I recently finished watching the first season of Fringe. What better time to do so since the abbreviated fifth and final season, full of callbacks to first season Fringe cases, is on a mini-hiatus and I discovered the wonderfulness of streaming Amazon Prime videos through my DVD player? I have not re-watched any Fringe episodes and thought hints about the mythology started from the very beginning. How wrong I was. Olivia’s “abilities” aren’t introduced until episode 11 and Walter’s complicity in everything that is happening doesn’t come to light until after that. The writers are able to tie everything from the first half of the season into the overall story (a pretty impressive feat, honestly) but, as a writer, I can’t help but wonder how much of what Fringe turned into – a story about a father’s love for his dead son blinding him to his own hubris and destroying lives and worlds in the process – wasn’t hashed out after Fox gave Fringe a full season one pick up.

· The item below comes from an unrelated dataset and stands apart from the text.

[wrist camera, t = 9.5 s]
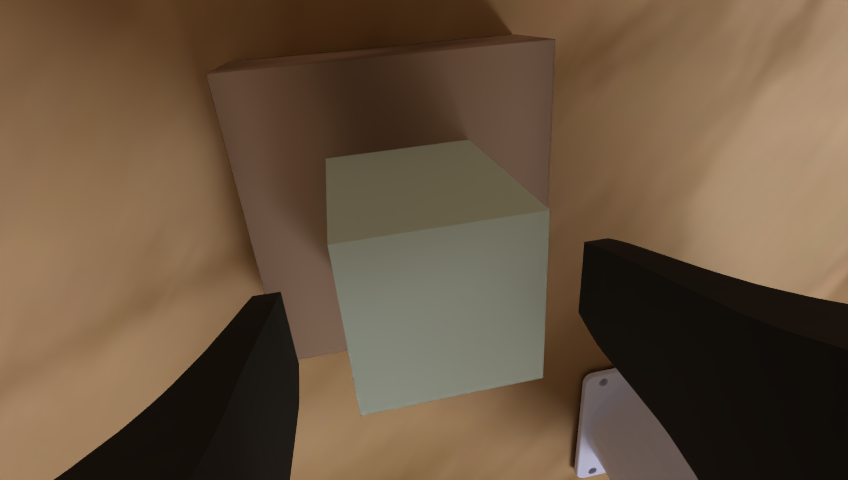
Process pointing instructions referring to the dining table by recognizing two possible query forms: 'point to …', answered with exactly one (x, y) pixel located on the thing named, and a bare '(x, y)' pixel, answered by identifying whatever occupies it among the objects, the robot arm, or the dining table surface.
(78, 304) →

Part of me is aghast – they didn’t know the story before they started? That is unfair to the viewer! For the writer in me a light bulb went off. Why should viewers hold television shows to a higher standard than authors? The writing process is the same for both, with two key differences. One, I work alone and only have myself to argue with about plot and character whereas television writer’s rooms are filled with insanely talented people, all with different opinions. Two, no one but me sees or even knows about all of the dropped threads, evolved characters and changing storylines. I cannot imagine having to produce chapters for consumption before I have the novel finished. I would be locked into bad story ideas and thin characters with unrealistic motivations.

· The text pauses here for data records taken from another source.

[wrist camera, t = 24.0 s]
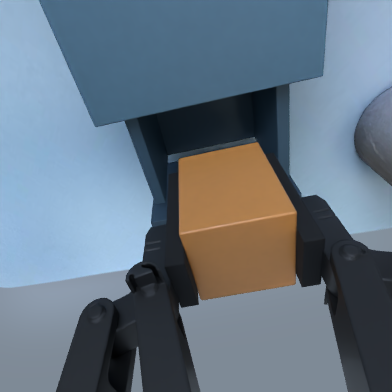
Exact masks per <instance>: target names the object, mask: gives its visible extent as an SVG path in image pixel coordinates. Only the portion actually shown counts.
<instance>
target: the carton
mask: <svg viewBox="0 0 392 392" xmlns="http://www.w3.org/2000/svg"><path fill="white" fill-rule="evenodd" d="M178 164H179V236H180V239H181V242H182V245H183V247H184V250H185V253H186V256H187V259H188V262H189V265H190V268H191V271H192V274H193V277H194V280H195V283H196V286H197V289H198V293H199V296H200V299H201V300H208V299H213V298H219V297H225V296H231V295H237V294H243V293H249V292H255V291H261V290H266V289H272V288H278V287H284V286H290V285H295V284H296V227H297V211H296V210H295V208H294V206H293V204H292V203H291V201H290V199H289V197H288V195H287V194H286V192H285V190H284V188H283V186H282V185H281V183H280V181H279V179H278V177H277V176H276V174H275V172H274V170H273V168H272V167H271V165H270V163H269V161H268V159H267V158H266V156H265V154H264V152H263V150H262V149H261V147H260V145H259V143H258V142H255V143H250V144H246V145H241V146H236V147H231V148H226V149H222V150H217V151H212V152H207V153H203V154H198V155H193V156H188V157H183V158H179V160H178Z"/></svg>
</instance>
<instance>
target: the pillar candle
mask: <svg viewBox="0 0 392 392" xmlns="http://www.w3.org/2000/svg"><path fill="white" fill-rule="evenodd" d="M354 138H355V140H354V141H355V148H356V151H357V153H358V155H359V157H360V158H361V159H362V160H363V161H364V162H365V163H366V164H367V165H369V166H370V167H371V168H372V169H373V170H374V171H375V172H376V173H377V174H379V175H380V176H381V177H382V178H383V179H384V180H386V181H387V182H388V183H389V184H390V185H391V186H392V87H391V88H389V89H388V90H386V91H385V92H383V93H382V94H381V95H379V96H378V97H377V98H375V99H374V100H373V101H372V102H371V104H369V106H368V107H367V108H366V109H365V111H364V112H363V114H362V116H361V118H360V120H359V122H358V124H357V127H356V131H355V137H354Z"/></svg>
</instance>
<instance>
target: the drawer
mask: <svg viewBox="0 0 392 392" xmlns="http://www.w3.org/2000/svg"><path fill="white" fill-rule="evenodd" d="M125 123H126V126H127V128H128V131H129V134H130V137H131V139H132V142H133V145H134V147H135V150H136V153H137V155H138V158H139V161H140V163H141V166H142V169H143V171H144V174H145V177H146V180H147V182H148V185H149V188H150V190H151V193H152V196H153V198H154V199H153V208H152V218H151V224H152V227H155V226H160V225H165V224H166V220H167V198H168V177H169V174H172V173H177V172H179V164H178V161H177V162H172V163H168V155H171V154H176V153H181V152H185V151H190V150H195V149H199V148H204V147H209V146H213V145H218V144H223V143H228V142H232V141H237V140H242V139H246V138H251V137H255V138H256V140H257V141H258V143H259V145H260V147H261V149H262V150H263V152H264V154H269V153H274V154H275V156H276V158H277V159H278V161H279V163H280V164H281V166H282V167H283V169H284V171H285V172H286V174H287V176H288V177H289V179H290V181H291V182H292V184H293V186H294V187H295V189H296V190H297V192H298V194H299V195H300V197H301V192H300V190H299V189H298V187H297V186H296V184H295V183H294V181H293V179H292V178H291V176H290V175H289V84H286V85H281V86H277V87H272V88H268V89H263V90H259V91H254V92H250V93H246V94H241V95H237V96H232V97H228V98H223V99H219V100H214V101H210V102H205V103H201V104H197V105H192V106H188V107H183V108H179V109H174V110H170V111H165V112H161V113H156V114H152V115H147V116H143V117H139V118H134V119H130V120H125Z"/></svg>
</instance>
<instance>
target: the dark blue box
mask: <svg viewBox="0 0 392 392" xmlns="http://www.w3.org/2000/svg"><path fill="white" fill-rule="evenodd" d="M39 1H40V4H41V6H42V8H43V11H44V13H45V15H46V17H47V20H48V22H49V24H50V26H51V29H52V31H53V33H54V35H55V38H56V40H57V42H58V44H59V47H60V49H61V51H62V53H63V56H64V58H65V60H66V62H67V65H68V67H69V69H70V71H71V74H72V76H73V78H74V80H75V83H76V85H77V87H78V89H79V92H80V94H81V96H82V98H83V101H84V103H85V105H86V107H87V110H88V112H89V114H90V116H91V119H92V121H93V123H94V125H95V127H98V126H103V125H107V124H112V123H116V122H121V121H125V120H130V119H134V118H139V117H143V116H147V115H152V114H156V113H161V112H165V111H170V110H174V109H179V108H183V107H188V106H192V105H197V104H201V103H205V102H210V101H214V100H219V99H223V98H228V97H232V96H237V95H241V94H246V93H250V92H254V91H259V90H263V89H268V88H272V87H277V86H281V85H286V84H290V83H295V82H299V81H303V80H308V79H312V78H317V77H321V76H323V69H324V54H325V39H326V25H327V10H328V0H39Z"/></svg>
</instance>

Which brings me to the title of this post. Until I heard the phrase, corridors of imagination, I had never thought of the creative process in that way but a more apt description I now cannot conceive. If each corridor is a novel, then each doorway off of it is a story idea, plot point, character motivation or back story. I know where the story starts and where it ends, always, but everything in between is up for grabs. Which doorway will I walk into? Or, as is the case now, which doorway will I stand outside for days and days, knowing exactly what is going on inside but too lazy to open the door. Or maybe I’m inside the room and am staring at a picture on the wall, a description, that I can see but cannot find the perfect words to describe. Then there are times when you open the door to find another corridor, this one brighter, straighter and shorter; or longer, darker and with twists and turns. The decisions on which direction to go can be easy or difficult. Sometimes bright and straight isn’t the right choice to make. The problem isn’t too many choices. Problems arise when there are no choices at all.
I’ve set a goal of finishing the first draft of the mystery by December 31. Unfortunately, I’m standing still and staring at a picture, the perfect words not coming to me. I have to allow myself to not wait for the perfect phrase and to push on through to the other rooms. Therein lies the rest of my story, anxious for release.
*I freely admit to stealing this phrase from the Wolf Gang frontman who introduced the song, “The King and All of His Men” on Alt Nation. It was too perfect not to steal.